Mike Carroll, secretary of the Department of Children and Families (DCF), spoke to the Senate Children, Families and Elder Affairs Committee this week.
Naika Venant, a 14-year-old Miami-Dade County girl who was in and out of foster care starting in 2009, killed herself last month during a Facebook Live video.
That was “several hours after she wrote on Facebook: ‘I Don’t Wanna Live No More,’ adding three sad-faced emojis,” according to the Associated Press.
Miami-Dade Circuit Judge Maria Sampedro-Iglesia will eventually decide which of the documents will be released to the public.
“I can tell you what happened to Naika was horrific on many levels,” Carroll said, including that her death was live-streamed “to a largely unsympathetic audience.”
But Carroll insisted that once DCF got involved, his agency performed “an extensive battery of assessments on Naika and her mom,” including behavioral and educational reviews.
“This case is kind of symptomatic of what we deal with,” he said. In Naika’s case, “where issues were in place for most, if not all, of this young lady’s life. These issues predated her birth; they were generational.”
Carroll said his department’s job is to protect such children “from the inside out.”

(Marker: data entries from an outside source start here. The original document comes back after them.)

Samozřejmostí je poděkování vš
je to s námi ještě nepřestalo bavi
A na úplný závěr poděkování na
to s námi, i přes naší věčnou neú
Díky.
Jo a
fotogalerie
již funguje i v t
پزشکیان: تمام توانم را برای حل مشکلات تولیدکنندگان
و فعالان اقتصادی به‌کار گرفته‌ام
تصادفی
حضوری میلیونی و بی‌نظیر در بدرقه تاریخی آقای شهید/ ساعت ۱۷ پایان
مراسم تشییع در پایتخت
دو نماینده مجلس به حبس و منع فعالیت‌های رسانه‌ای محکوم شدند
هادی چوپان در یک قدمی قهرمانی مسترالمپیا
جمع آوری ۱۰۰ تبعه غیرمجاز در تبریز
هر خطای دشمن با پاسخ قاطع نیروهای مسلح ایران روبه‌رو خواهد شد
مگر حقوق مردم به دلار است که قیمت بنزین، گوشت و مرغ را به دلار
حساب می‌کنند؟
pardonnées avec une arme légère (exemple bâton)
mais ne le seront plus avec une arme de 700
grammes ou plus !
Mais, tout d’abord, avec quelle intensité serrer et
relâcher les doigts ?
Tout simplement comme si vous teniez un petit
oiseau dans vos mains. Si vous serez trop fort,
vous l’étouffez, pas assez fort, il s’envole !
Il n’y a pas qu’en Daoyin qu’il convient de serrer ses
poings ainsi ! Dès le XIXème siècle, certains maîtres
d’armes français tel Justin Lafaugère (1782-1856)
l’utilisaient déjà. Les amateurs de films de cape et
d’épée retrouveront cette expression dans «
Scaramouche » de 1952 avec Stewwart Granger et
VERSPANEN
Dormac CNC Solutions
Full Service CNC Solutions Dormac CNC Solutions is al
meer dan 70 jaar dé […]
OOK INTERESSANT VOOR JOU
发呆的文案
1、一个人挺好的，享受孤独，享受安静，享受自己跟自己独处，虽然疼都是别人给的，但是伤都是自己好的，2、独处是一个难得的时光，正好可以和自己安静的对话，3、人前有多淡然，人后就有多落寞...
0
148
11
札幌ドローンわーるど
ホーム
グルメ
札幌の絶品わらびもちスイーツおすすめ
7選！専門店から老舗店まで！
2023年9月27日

“But many of these kids have cracks … they’re broken, they’re in pieces,” he told senators. “It doesn’t always show. And they can present on any given day as being happy. But they are broken, and you can tell by what this young lady decided to do.
“It’s an imperfect science for us,” Carroll said. “We’re charged as a state agency to put those pieces back together. And we aren’t always able to do that. And that’s the most tragic thing about our work.”